* Your goal *
I'd like the records transcribed exactly, leaving the images out.

* Supplied material *
□ □ □

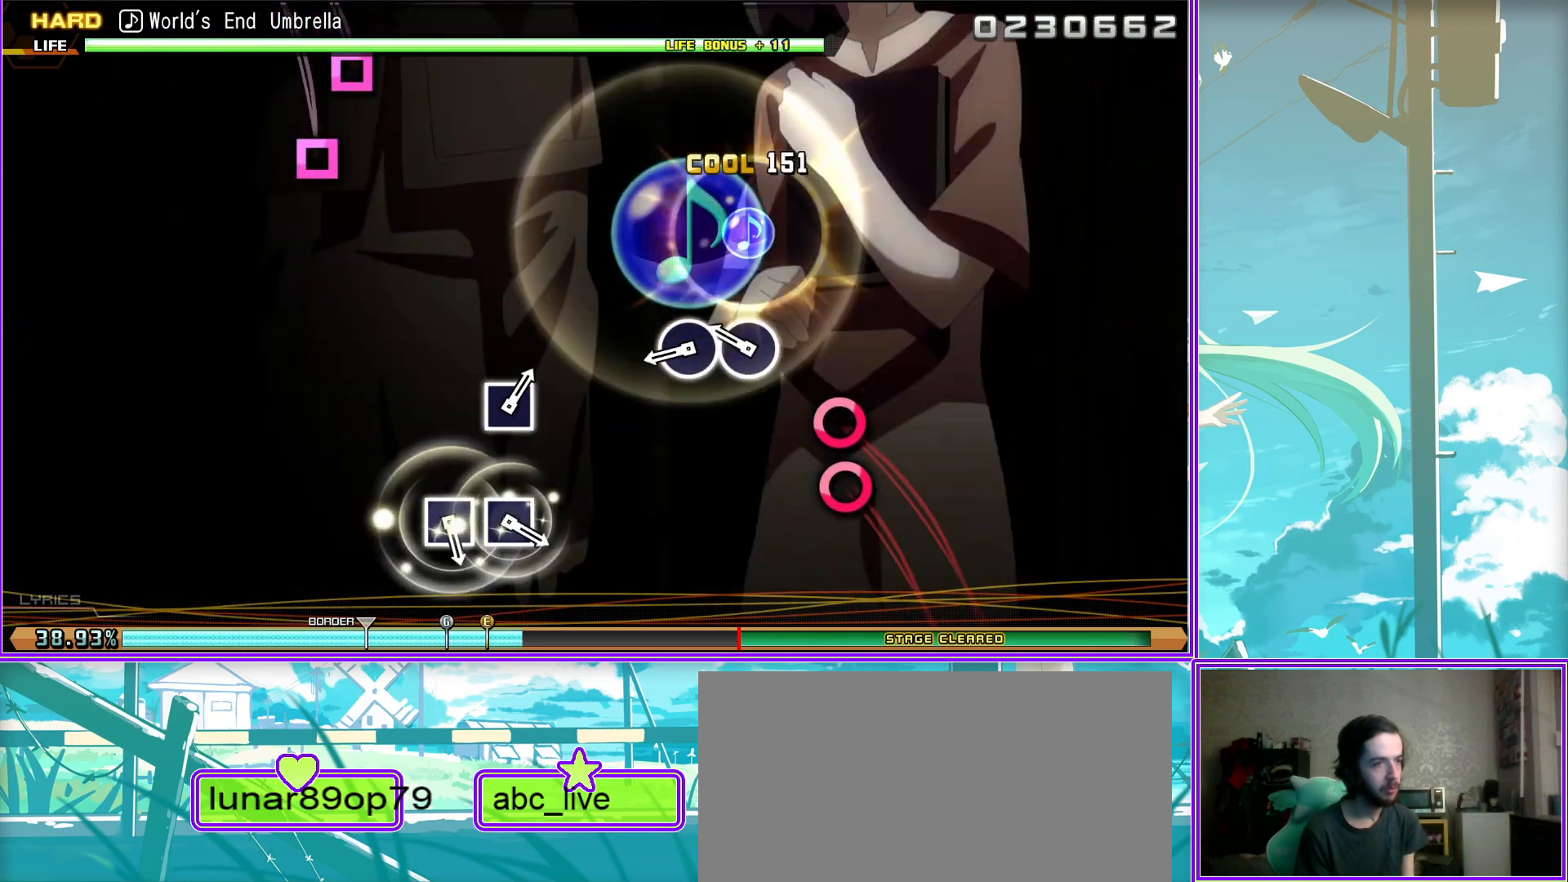
{"buttons": [], "left_stick": "center", "right_stick": "center", "events": [[150, "SQUARE", "down"], [267, "SQUARE", "up"], [333, "SQUARE", "down"], [417, "SQUARE", "up"]]}
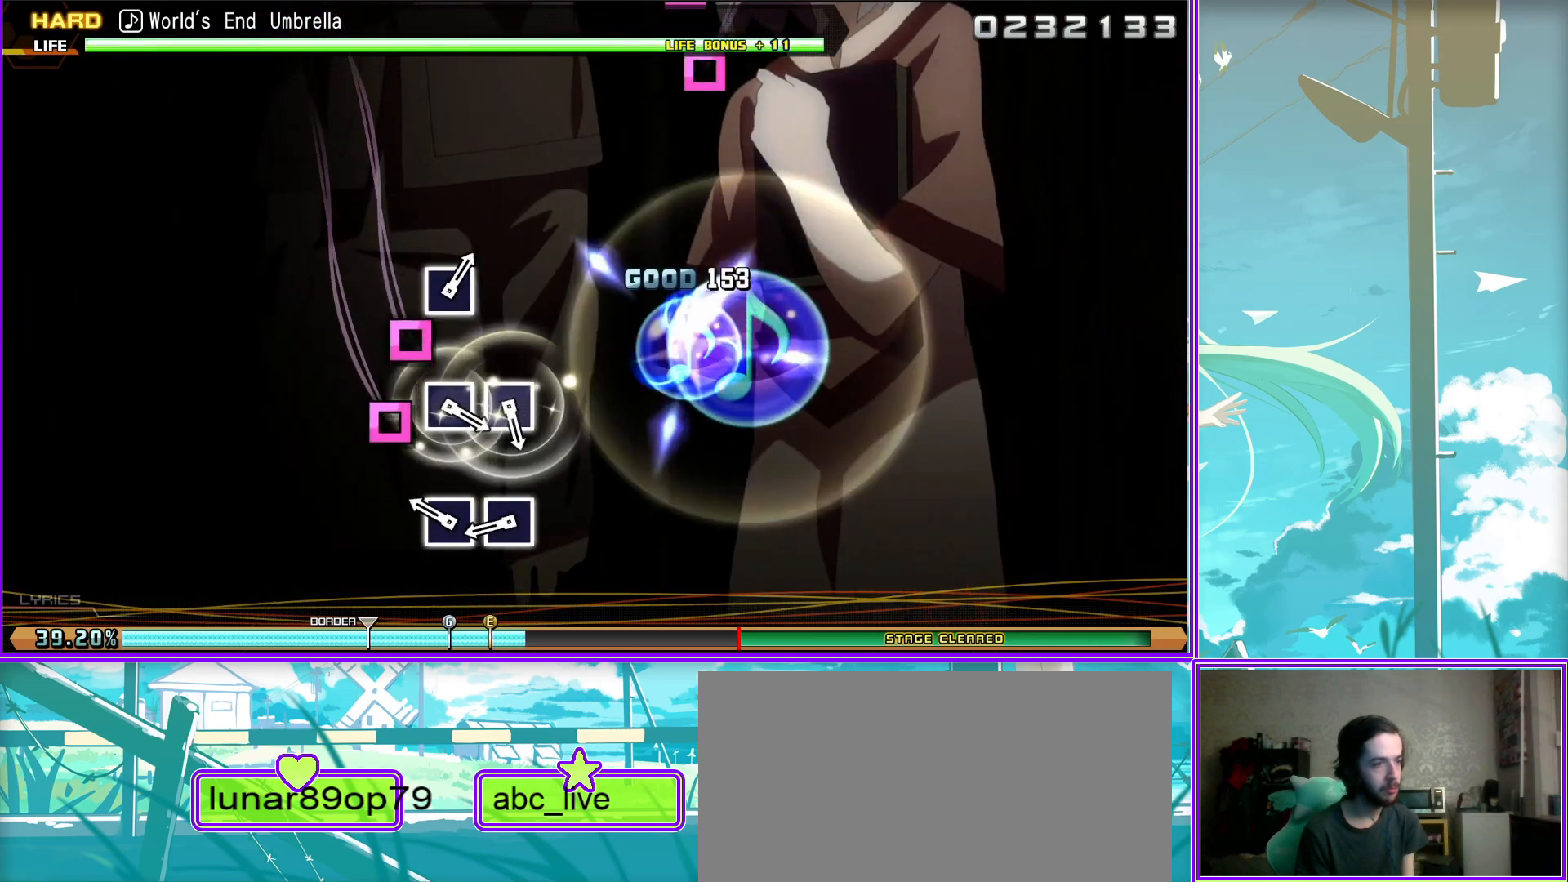
{"buttons": [], "left_stick": "center", "right_stick": "center", "events": [[150, "SQUARE", "down"], [217, "SQUARE", "up"], [333, "SQUARE", "down"], [433, "SQUARE", "up"]]}
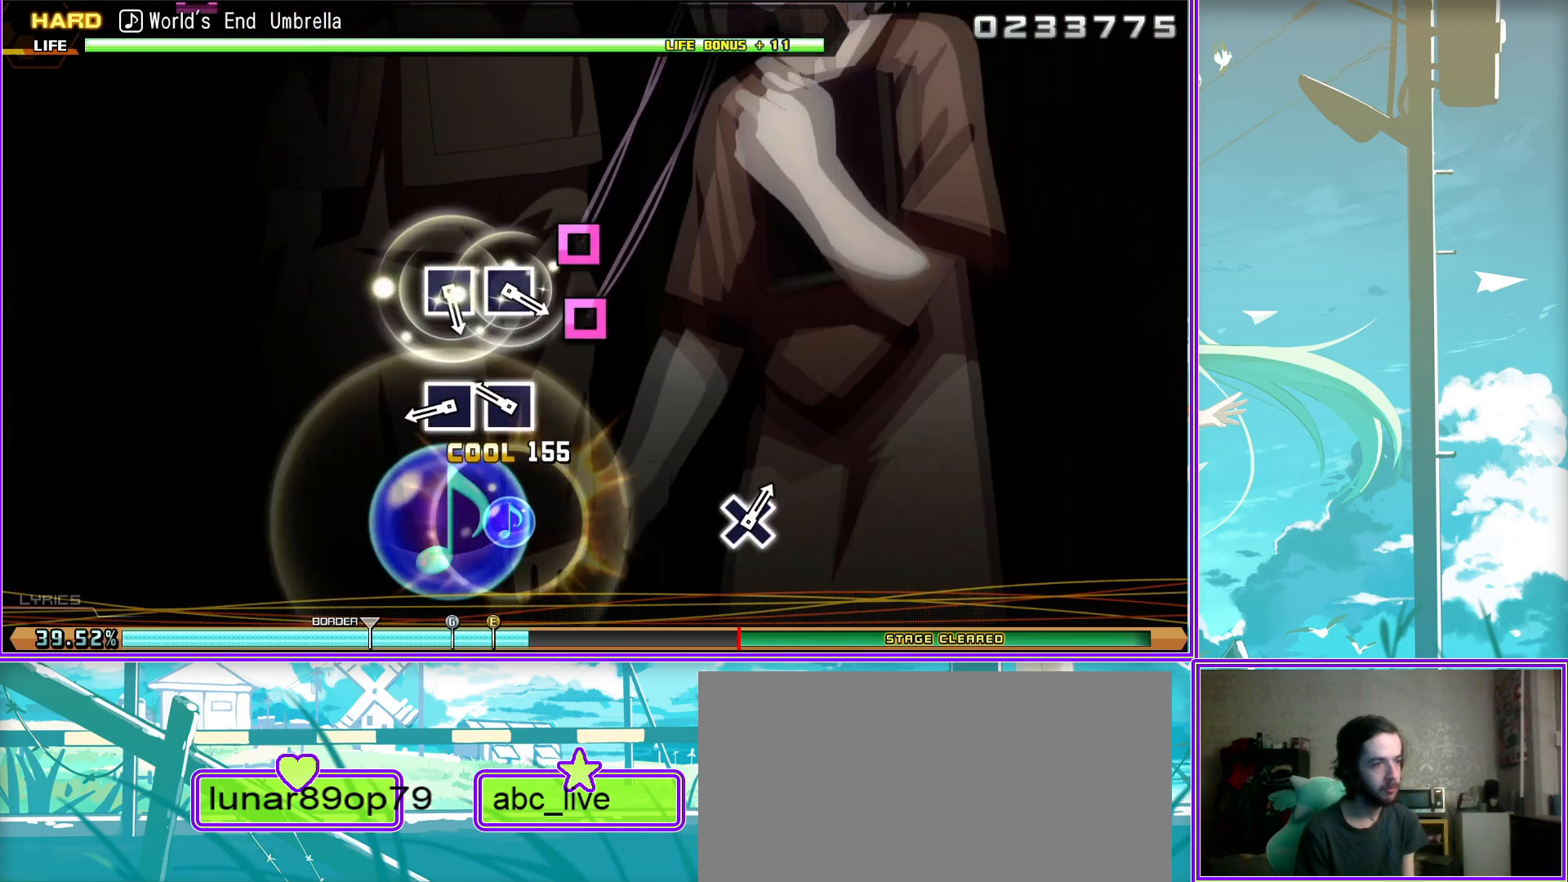
{"buttons": [], "left_stick": "center", "right_stick": "center", "events": [[167, "SQUARE", "down"], [233, "SQUARE", "up"], [350, "SQUARE", "down"], [433, "SQUARE", "up"]]}
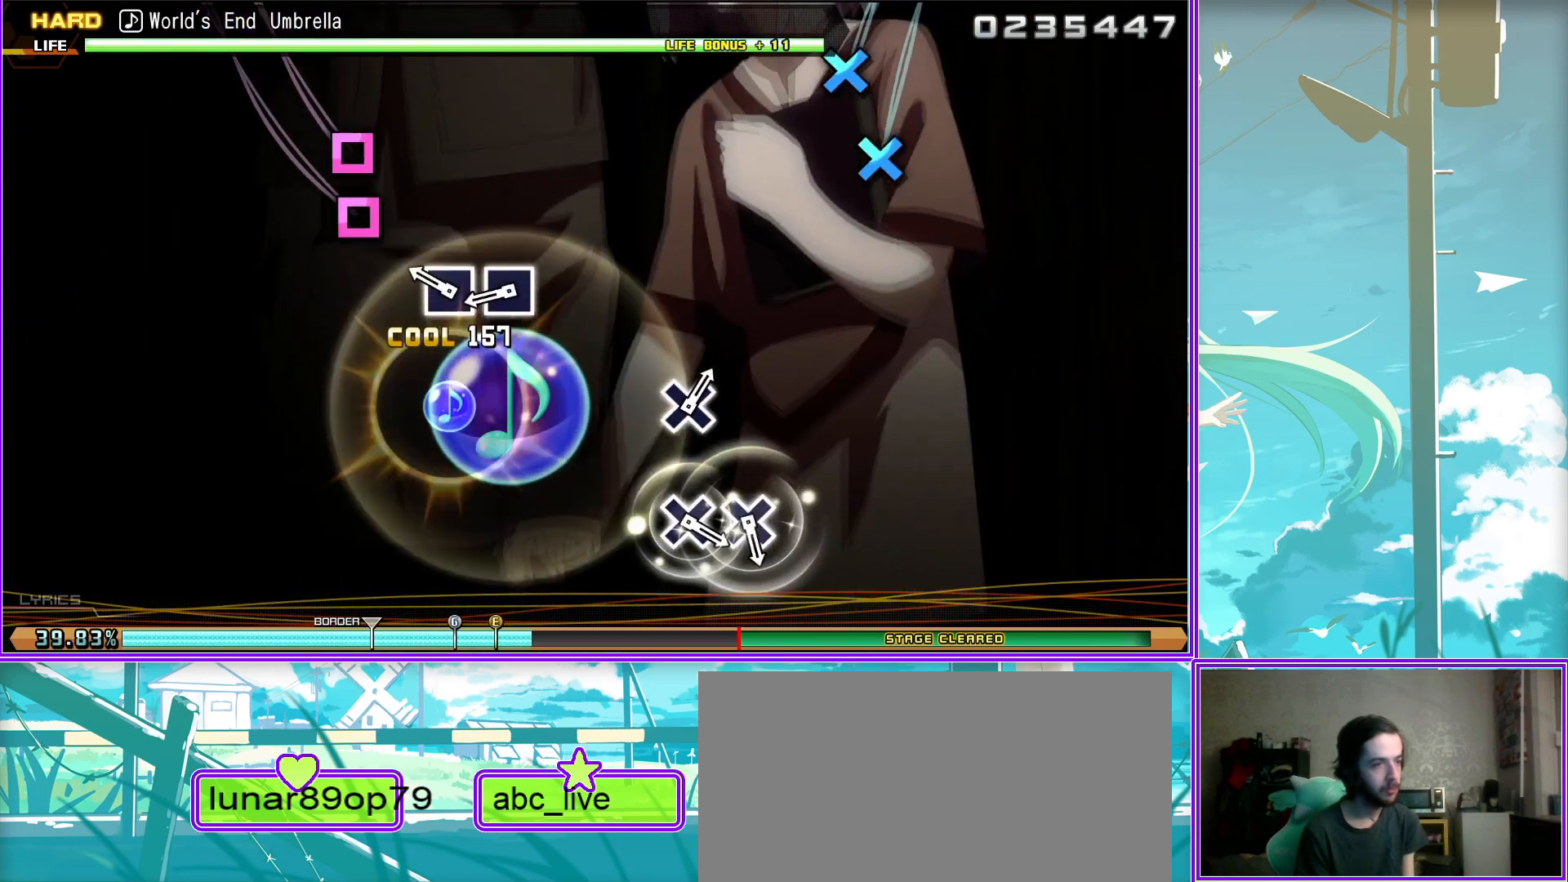
{"buttons": [], "left_stick": "center", "right_stick": "center", "events": [[183, "CROSS", "down"], [217, "CROSS", "up"], [333, "CROSS", "down"], [417, "CROSS", "up"]]}
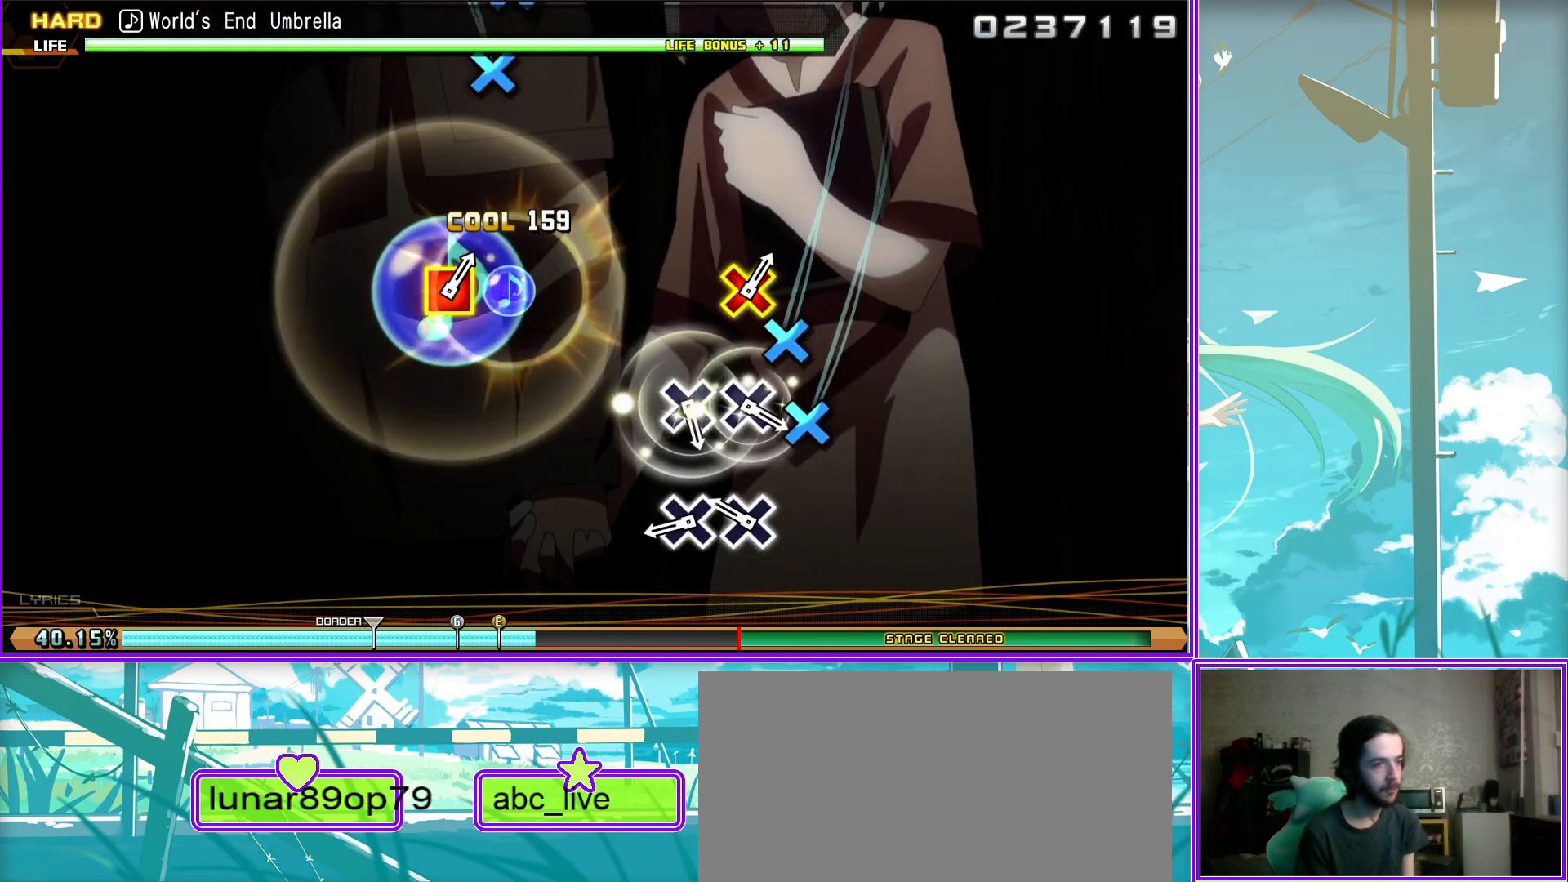
{"buttons": [], "left_stick": "center", "right_stick": "center", "events": [[150, "CROSS", "down"], [217, "CROSS", "up"], [317, "CROSS", "down"], [417, "CROSS", "up"]]}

□ □ □

* Result of the task *
{"buttons": [], "left_stick": "center", "right_stick": "center", "events": [[150, "SQUARE", "down"], [267, "SQUARE", "up"], [333, "SQUARE", "down"], [417, "SQUARE", "up"]]}
{"buttons": [], "left_stick": "center", "right_stick": "center", "events": [[150, "SQUARE", "down"], [217, "SQUARE", "up"], [333, "SQUARE", "down"], [433, "SQUARE", "up"]]}
{"buttons": [], "left_stick": "center", "right_stick": "center", "events": [[167, "SQUARE", "down"], [233, "SQUARE", "up"], [350, "SQUARE", "down"], [433, "SQUARE", "up"]]}
{"buttons": [], "left_stick": "center", "right_stick": "center", "events": [[183, "CROSS", "down"], [217, "CROSS", "up"], [333, "CROSS", "down"], [417, "CROSS", "up"]]}
{"buttons": [], "left_stick": "center", "right_stick": "center", "events": [[150, "CROSS", "down"], [217, "CROSS", "up"], [317, "CROSS", "down"], [417, "CROSS", "up"]]}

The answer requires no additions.